▸ **Task to complete**
Everything from the top of the data below through the line with "thumb mcp: (208, 168)" should be duplicated exactly, and nothing past it.

▸ **Data excerpts**
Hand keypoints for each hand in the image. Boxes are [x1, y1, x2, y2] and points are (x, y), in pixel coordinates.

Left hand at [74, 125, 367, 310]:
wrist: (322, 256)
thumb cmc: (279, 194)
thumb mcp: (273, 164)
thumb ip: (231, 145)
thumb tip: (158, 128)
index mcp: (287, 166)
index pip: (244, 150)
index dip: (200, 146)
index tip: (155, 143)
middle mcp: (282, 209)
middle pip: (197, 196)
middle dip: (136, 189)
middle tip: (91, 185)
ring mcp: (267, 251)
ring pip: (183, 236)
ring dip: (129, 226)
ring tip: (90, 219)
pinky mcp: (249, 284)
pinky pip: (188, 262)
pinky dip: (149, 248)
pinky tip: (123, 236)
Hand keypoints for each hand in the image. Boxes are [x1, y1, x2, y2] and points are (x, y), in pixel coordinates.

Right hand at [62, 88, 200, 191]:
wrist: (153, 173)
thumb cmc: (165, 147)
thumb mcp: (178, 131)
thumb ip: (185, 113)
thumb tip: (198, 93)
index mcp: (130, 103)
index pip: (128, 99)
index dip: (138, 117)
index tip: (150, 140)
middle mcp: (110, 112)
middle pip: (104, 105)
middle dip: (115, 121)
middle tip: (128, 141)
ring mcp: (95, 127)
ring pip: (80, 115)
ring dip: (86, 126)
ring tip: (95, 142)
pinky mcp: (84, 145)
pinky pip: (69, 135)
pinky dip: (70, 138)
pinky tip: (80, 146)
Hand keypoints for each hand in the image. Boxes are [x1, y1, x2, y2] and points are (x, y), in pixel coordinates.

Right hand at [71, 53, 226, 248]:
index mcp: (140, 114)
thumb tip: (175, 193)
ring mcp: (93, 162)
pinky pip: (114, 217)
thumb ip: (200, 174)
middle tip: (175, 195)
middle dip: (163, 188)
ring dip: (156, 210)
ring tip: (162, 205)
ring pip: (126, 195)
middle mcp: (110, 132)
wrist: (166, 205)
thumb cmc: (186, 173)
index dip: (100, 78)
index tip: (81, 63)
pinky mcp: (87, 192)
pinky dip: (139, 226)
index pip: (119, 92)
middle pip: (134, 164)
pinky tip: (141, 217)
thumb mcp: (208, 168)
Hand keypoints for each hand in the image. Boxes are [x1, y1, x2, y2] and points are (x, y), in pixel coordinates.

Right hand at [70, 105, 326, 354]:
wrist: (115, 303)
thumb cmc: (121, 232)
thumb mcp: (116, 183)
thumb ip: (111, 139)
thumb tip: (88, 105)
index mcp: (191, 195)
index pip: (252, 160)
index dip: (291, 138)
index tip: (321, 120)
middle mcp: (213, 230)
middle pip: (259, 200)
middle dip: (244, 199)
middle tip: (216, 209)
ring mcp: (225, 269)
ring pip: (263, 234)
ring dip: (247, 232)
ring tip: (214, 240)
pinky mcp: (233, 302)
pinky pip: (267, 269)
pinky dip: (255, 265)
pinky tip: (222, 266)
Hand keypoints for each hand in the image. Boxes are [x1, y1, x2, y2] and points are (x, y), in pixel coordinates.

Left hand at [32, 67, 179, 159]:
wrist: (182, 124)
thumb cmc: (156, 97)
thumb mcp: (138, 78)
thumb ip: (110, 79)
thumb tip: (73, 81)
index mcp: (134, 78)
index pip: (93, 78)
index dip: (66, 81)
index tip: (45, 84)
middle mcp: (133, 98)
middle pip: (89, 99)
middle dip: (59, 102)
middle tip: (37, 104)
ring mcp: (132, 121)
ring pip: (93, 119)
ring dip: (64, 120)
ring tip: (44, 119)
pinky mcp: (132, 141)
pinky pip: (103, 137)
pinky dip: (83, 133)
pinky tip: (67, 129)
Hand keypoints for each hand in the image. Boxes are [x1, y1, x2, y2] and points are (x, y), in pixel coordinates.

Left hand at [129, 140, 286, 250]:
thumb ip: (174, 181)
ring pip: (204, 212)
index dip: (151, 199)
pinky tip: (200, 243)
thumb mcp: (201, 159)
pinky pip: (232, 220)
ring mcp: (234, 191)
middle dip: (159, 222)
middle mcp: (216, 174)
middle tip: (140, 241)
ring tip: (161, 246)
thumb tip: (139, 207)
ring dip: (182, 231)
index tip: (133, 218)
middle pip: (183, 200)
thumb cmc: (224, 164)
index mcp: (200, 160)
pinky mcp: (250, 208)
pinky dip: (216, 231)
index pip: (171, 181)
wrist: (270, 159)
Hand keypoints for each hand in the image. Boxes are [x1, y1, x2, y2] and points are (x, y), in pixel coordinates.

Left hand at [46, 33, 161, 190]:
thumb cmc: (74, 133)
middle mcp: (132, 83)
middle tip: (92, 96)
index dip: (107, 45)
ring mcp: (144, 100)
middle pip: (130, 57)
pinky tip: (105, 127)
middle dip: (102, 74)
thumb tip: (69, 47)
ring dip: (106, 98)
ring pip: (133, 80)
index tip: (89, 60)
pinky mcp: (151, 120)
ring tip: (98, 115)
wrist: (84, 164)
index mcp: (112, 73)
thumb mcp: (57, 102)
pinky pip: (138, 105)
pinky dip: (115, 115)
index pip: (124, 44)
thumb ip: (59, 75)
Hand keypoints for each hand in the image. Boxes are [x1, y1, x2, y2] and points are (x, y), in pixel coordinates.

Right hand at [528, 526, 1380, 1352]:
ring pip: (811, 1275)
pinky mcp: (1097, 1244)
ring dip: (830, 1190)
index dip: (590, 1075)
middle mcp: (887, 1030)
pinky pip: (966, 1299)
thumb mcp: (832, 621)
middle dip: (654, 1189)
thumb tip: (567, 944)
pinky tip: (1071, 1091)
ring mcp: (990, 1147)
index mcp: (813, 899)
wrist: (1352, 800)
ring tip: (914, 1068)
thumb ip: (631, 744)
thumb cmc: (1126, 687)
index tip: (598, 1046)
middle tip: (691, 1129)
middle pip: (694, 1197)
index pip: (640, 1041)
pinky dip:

▸ **Task response**
Hand keypoints for each hand in the image. Boxes are [x1, y1, x2, y2] and points are (x, y), in pixel coordinates.

Left hand at [74, 125, 367, 310]:
wrist: (322, 256)
thumb cmc: (279, 194)
thumb mcp: (273, 164)
thumb ip: (231, 145)
thumb tip: (158, 128)
index mcp: (287, 166)
index pip: (244, 150)
index dip: (200, 146)
index tip: (155, 143)
middle mcp: (282, 209)
middle pip: (197, 196)
middle dip: (136, 189)
middle tip: (91, 185)
ring mcp: (267, 251)
ring pip: (183, 236)
ring dip: (129, 226)
ring tip: (90, 219)
pinky mcp: (249, 284)
pinky pip: (188, 262)
pinky dip: (149, 248)
pinky tip: (123, 236)
Hand keypoints for each hand in the image. Boxes are [x1, y1, x2, y2] and points are (x, y), in pixel coordinates.

Right hand at [62, 88, 200, 191]:
wrist: (153, 173)
thumb cmc: (165, 147)
thumb mcp: (178, 131)
thumb ip: (185, 113)
thumb tip: (198, 93)
index mcp: (130, 103)
index pip: (128, 99)
index dip: (138, 117)
index tip: (150, 140)
middle mcp: (110, 112)
middle pip: (104, 105)
middle dip: (115, 121)
middle tip: (128, 141)
ring mcp: (95, 127)
ring pip: (80, 115)
ring dip: (86, 126)
ring tip: (95, 142)
pinky mcp: (84, 145)
pinky pip: (69, 135)
pinky dip: (70, 138)
pinky tip: (80, 146)
Hand keypoints for each hand in the image. Boxes are [x1, y1, x2, y2] and points are (x, y), in pixel coordinates.

Right hand at [71, 53, 226, 248]:
index mcp: (140, 114)
thumb tip: (175, 193)
ring mcp: (93, 162)
pinky pip: (114, 217)
thumb ip: (200, 174)
middle tip: (175, 195)
middle dip: (163, 188)
ring dip: (156, 210)
ring tip: (162, 205)
ring pip: (126, 195)
middle mcp: (110, 132)
wrist: (166, 205)
thumb cmc: (186, 173)
index dip: (100, 78)
index tip: (81, 63)
pinky mcp: (87, 192)
pinky dip: (139, 226)
index pip: (119, 92)
middle pip: (134, 164)
pinky tip: (141, 217)
thumb mcp: (208, 168)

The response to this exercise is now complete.